[START Record set]

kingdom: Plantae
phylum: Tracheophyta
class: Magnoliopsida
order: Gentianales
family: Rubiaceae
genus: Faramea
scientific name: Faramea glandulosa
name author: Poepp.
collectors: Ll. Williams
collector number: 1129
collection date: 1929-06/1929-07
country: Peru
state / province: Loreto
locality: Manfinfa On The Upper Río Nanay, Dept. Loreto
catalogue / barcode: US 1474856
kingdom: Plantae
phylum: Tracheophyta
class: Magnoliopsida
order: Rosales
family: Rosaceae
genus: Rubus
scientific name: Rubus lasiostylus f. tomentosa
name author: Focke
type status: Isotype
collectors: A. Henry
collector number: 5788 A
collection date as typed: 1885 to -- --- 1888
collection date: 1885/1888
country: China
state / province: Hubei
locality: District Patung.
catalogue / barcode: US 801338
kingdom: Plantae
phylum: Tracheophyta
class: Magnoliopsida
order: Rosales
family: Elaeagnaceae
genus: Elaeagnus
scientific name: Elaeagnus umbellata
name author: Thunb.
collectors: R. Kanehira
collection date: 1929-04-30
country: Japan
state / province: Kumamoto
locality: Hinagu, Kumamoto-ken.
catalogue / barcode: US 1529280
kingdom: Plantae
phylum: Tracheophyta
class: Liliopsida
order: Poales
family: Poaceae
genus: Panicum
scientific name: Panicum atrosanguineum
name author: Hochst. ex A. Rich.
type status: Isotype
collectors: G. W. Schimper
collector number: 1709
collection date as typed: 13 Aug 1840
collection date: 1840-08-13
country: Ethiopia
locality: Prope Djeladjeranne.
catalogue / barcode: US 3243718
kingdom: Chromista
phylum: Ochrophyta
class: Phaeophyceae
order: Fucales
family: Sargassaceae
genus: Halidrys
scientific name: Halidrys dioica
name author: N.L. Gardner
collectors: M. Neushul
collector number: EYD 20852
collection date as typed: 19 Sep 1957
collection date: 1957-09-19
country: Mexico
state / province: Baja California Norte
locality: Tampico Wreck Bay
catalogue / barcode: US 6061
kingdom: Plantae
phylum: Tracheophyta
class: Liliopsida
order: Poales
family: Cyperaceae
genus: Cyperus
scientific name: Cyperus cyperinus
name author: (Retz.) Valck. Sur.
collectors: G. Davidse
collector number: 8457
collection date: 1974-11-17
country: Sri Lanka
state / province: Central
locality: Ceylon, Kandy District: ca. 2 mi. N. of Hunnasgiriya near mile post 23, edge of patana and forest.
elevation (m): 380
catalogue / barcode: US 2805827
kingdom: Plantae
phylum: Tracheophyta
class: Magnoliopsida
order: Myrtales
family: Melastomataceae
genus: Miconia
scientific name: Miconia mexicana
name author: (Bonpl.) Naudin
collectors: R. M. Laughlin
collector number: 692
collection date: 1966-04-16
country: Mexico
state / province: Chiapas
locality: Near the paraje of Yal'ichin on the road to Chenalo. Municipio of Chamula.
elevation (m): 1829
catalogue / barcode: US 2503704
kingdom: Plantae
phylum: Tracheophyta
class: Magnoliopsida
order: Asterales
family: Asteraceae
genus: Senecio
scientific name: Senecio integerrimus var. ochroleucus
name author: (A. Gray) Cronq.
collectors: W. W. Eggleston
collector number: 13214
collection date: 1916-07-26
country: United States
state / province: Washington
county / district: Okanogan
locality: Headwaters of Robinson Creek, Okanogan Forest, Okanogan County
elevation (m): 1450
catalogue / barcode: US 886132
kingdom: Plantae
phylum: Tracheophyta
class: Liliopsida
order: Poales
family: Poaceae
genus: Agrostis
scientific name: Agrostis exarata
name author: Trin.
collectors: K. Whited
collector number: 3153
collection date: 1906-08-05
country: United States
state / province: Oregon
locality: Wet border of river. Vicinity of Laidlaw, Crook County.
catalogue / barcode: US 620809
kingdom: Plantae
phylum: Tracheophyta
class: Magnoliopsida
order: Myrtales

[END Record set]

## [What to do]
Copy the lines above word for word, from the one containing "collection date: 1906-08-05" through the last line, both included.

## [Solution]
collection date: 1906-08-05
country: United States
state / province: Oregon
locality: Wet border of river. Vicinity of Laidlaw, Crook County.
catalogue / barcode: US 620809
kingdom: Plantae
phylum: Tracheophyta
class: Magnoliopsida
order: Myrtales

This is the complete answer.